If you have a standard step-out balcony, it will be furnished with chairs and a small table for drinks. Some larger balconies have loungers and an actual dining table where you can enjoy a private meal. Some cruisers consider a balcony an unnecessary upgrade.

Which cruise room category is less expensive? ›

The standard (and least expensive) room on any cruise ship is typically called an inside or interior stateroom.

What level of a cruise ship is best? ›

The higher the deck, the better and, often, more panoramic the view. Cabins on top decks aren't always the best on the ship, but many suites and specialty cabin categories are typically located on upper decks. Like to be near all the action? Most mega-ships place their lido (pool) areas on higher decks.

What are category codes on cruises? ›

The number corresponds to the type of stateroom (inside, oceanview, verandah) and typically the higher the number the more economical the stateroom is. The letter that follows it (A-E) corresponds to the location on the ship and typically the higher decks have either an A or a B, but that is not always the case.

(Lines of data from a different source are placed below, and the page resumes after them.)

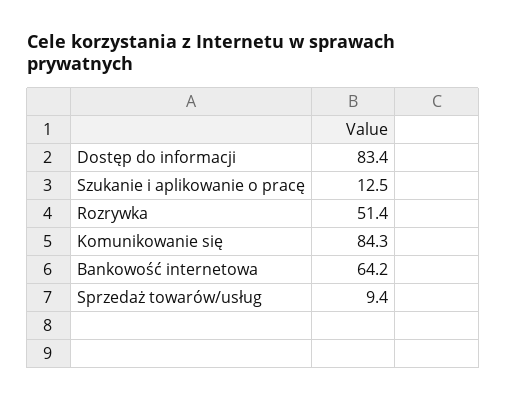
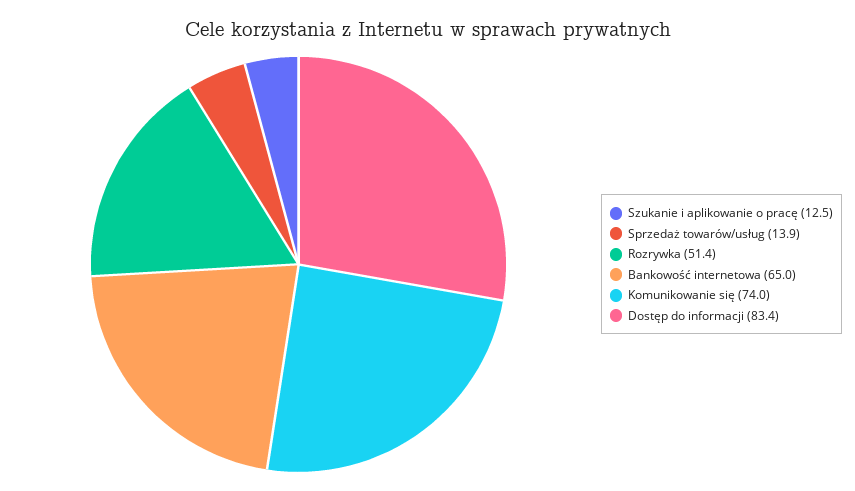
  {
    "Dostęp do informacji": 83.4,
    "Szukanie i aplikowanie o pracę": 12.5,
    "Rozrywka": 51.4,
-   "Komunikowanie się": 84.3,
+   "Komunikowanie się": 74,
-   "Bankowość internetowa": 64.2,
+   "Bankowość internetowa": 65,
-   "Sprzedaż towarów/usług": 9.4
+   "Sprzedaż towarów/usług": 13.9
  }

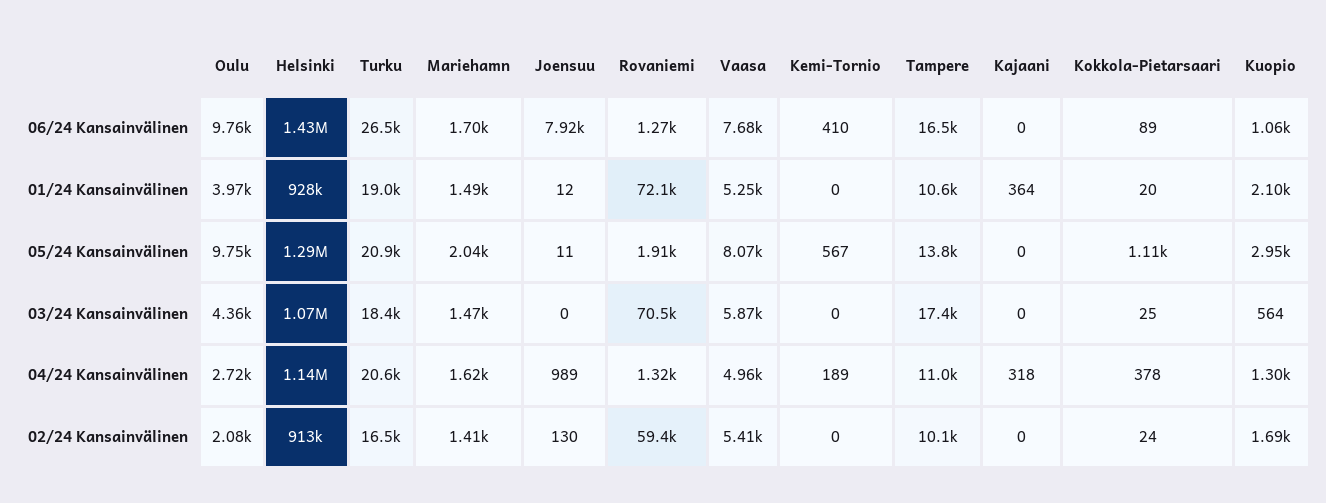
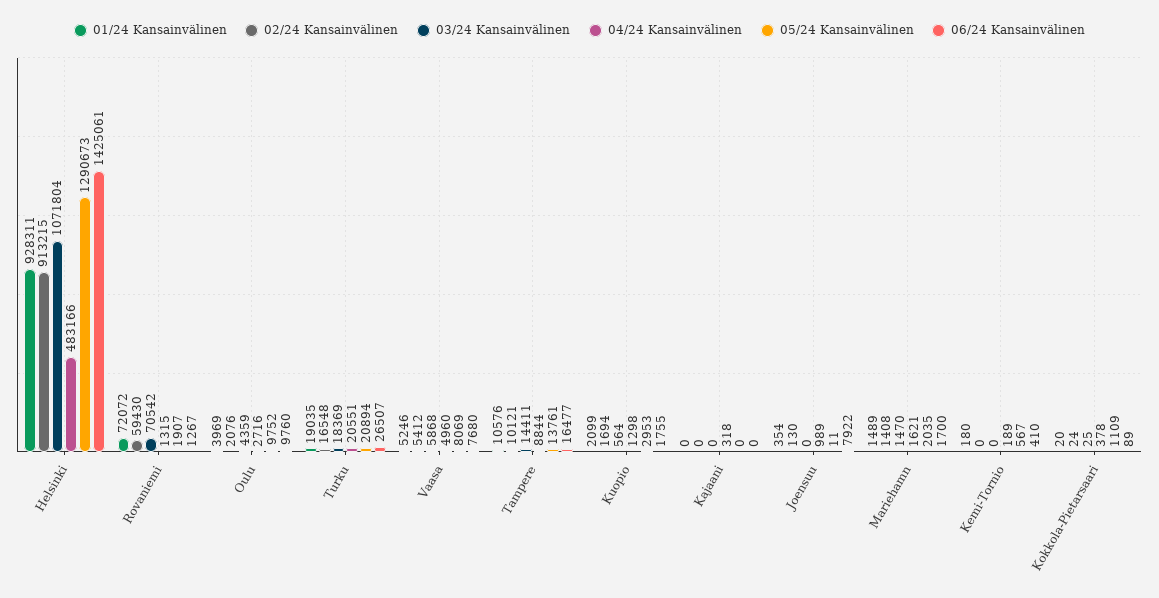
  {
    "06/24 Kansainvälinen": {
      "Oulu": 9760,
      "Helsinki": 1425061,
      "Turku": 26507,
      "Mariehamn": 1700,
      "Joensuu": 7922,
      "Rovaniemi": 1267,
      "Vaasa": 7680,
      "Kemi-Tornio": 410,
      "Tampere": 16477,
      "Kajaani": 0,
      "Kokkola-Pietarsaari": 89,
-     "Kuopio": 1060
+     "Kuopio": 1755
    },
    "01/24 Kansainvälinen": {
      "Oulu": 3969,
      "Helsinki": 928311,
      "Turku": 19035,
      "Mariehamn": 1489,
-     "Joensuu": 12,
+     "Joensuu": 354,
      "Rovaniemi": 72072,
      "Vaasa": 5246,
-     "Kemi-Tornio": 0,
+     "Kemi-Tornio": 180,
      "Tampere": 10576,
-     "Kajaani": 364,
+     "Kajaani": 0,
      "Kokkola-Pietarsaari": 20,
      "Kuopio": 2099
    },
    "05/24 Kansainvälinen": {
      "Oulu": 9752,
      "Helsinki": 1290673,
      "Turku": 20894,
      "Mariehamn": 2035,
      "Joensuu": 11,
      "Rovaniemi": 1907,
      "Vaasa": 8069,
      "Kemi-Tornio": 567,
      "Tampere": 13761,
      "Kajaani": 0,
      "Kokkola-Pietarsaari": 1109,
      "Kuopio": 2953
    },
    "03/24 Kansainvälinen": {
      "Oulu": 4359,
      "Helsinki": 1071804,
      "Turku": 18369,
      "Mariehamn": 1470,
      "Joensuu": 0,
      "Rovaniemi": 70542,
      "Vaasa": 5868,
      "Kemi-Tornio": 0,
-     "Tampere": 17400,
+     "Tampere": 14411,
      "Kajaani": 0,
      "Kokkola-Pietarsaari": 25,
      "Kuopio": 564
    },
    "04/24 Kansainvälinen": {
      "Oulu": 2716,
-     "Helsinki": 1140000,
+     "Helsinki": 483166,
      "Turku": 20551,
      "Mariehamn": 1621,
      "Joensuu": 989,
      "Rovaniemi": 1315,
      "Vaasa": 4960,
      "Kemi-Tornio": 189,
-     "Tampere": 11000,
+     "Tampere": 8844,
      "Kajaani": 318,
      "Kokkola-Pietarsaari": 378,
      "Kuopio": 1298
    },
    "02/24 Kansainvälinen": {
      "Oulu": 2076,
      "Helsinki": 913215,
      "Turku": 16548,
      "Mariehamn": 1408,
      "Joensuu": 130,
      "Rovaniemi": 59430,
      "Vaasa": 5412,
      "Kemi-Tornio": 0,
      "Tampere": 10121,
      "Kajaani": 0,
      "Kokkola-Pietarsaari": 24,
      "Kuopio": 1694
    }
  }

Is it better to be on a higher deck on a cruise? ›

The higher and further forward (or aft) you go, the more motion you will feel, especially in rough seas. Your View Preferences: Upper decks typically provide more expansive views of the ocean and ports. If waking up to a breathtaking sea view is important to you, consider booking a room on a higher deck.

What are the three basic categories of cruise ship? ›

Some of the differences are subtle, but today's cruise lines largely fall into three basic categories: mainstream, premium, and luxury.